We have alternatives to police officers for crisis calls
Re: Downtown is going downhill fast, April 29
In “Downtown is going downhill fast,” David Kilner highlights the seemingly inadequate police response to mental-health and substance-use issues in Peterborough, urging local politicians to look at solutions in major cities around the world.
Perhaps inadvertently, Kilner prompts: are police best-suited to respond to mental-health and substance-use calls?
In the City of Toronto, just this year, the Community Crisis Support Service pilot project launched: community-based mobile crisis teams (harm reduction workers, community health nurses, peer workers, etc.) respond to people experiencing mental-health crises instead of the police.
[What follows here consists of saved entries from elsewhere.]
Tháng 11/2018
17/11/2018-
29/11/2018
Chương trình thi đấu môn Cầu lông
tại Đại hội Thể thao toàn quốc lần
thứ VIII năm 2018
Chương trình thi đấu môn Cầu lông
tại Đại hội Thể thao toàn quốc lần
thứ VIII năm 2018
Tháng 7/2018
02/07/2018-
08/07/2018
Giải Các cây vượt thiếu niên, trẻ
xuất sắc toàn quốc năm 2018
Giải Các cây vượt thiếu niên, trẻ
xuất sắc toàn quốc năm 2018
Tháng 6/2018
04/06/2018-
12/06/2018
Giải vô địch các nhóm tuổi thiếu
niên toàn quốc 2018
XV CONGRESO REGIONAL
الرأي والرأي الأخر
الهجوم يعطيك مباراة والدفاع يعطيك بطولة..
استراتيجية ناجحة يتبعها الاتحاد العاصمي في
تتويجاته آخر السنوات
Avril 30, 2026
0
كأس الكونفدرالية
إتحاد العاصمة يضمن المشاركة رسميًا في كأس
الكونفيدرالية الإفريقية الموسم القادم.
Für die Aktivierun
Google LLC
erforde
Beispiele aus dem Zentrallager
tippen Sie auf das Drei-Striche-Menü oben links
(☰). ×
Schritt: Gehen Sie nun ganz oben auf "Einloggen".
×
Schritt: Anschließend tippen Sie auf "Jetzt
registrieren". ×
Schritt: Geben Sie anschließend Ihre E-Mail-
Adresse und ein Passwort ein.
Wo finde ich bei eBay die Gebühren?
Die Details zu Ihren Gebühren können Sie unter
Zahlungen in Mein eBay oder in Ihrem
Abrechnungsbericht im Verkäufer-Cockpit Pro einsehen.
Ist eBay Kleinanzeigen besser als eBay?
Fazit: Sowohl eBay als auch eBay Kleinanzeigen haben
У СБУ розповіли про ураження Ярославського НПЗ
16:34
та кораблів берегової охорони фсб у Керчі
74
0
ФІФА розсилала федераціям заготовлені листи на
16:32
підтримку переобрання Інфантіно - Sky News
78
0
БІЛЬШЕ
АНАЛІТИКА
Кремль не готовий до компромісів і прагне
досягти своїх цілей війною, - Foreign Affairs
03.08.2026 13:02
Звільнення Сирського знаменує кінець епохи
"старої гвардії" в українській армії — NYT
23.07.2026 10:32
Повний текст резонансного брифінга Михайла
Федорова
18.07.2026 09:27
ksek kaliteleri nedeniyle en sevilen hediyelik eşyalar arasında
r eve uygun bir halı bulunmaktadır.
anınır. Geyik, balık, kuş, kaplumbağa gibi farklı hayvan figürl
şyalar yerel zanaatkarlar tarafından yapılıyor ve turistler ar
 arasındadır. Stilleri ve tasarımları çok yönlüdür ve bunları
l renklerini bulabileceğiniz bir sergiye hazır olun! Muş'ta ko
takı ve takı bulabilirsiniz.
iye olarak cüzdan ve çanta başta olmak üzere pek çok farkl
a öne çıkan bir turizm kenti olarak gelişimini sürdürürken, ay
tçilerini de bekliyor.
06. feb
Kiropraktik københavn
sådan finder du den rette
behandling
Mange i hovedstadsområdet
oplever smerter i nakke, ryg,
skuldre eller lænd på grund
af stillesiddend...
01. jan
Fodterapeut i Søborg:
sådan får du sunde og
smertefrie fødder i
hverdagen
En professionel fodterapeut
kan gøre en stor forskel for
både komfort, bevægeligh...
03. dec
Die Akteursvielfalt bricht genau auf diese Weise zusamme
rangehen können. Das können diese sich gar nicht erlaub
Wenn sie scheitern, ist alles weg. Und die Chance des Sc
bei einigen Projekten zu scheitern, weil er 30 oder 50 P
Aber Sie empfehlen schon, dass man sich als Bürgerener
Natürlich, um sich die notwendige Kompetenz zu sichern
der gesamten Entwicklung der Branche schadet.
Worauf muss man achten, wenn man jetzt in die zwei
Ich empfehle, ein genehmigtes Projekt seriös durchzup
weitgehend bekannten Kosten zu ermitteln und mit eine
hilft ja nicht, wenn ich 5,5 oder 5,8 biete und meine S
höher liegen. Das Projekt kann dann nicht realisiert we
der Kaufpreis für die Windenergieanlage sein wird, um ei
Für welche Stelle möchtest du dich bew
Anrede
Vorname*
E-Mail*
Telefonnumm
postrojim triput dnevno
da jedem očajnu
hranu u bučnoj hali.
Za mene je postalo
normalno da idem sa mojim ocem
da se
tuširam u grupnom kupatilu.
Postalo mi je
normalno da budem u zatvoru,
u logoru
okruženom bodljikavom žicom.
The Toronto organization Reach Out Response Network is responsible for advocating at the city level; essentially, “the right people with the right tools responding to the right situation.” Police have different training, expertise and scope; much better served elsewhere.
Nonpolice mental-health emergency response is not new. In Eugene, Ore., for over 30 years, CAHOOTS (Crisis Assistance Helping Out on the Streets), has been offering just these services, accessed through dispatch, with considerable growth and a great track record in terms of community-based crisis team’s safety (a question people often have).
The CAHOOTS model has successfully been used as a template for similar projects around the world, including Reach Out Response Network’s report to the City of Toronto.
In Peterborough, we do have the Mobile Crisis Intervention Team, likely stretched, based out of the city police service, composed of a police officer and mental-health worker.
As needs are complex and likely to increase due to the housing crisis, alternative models need to be considered.
Check out Reach Out Response Network, Toronto’s Community Crisis Support Service and CAHOOTS and let’s continue talking.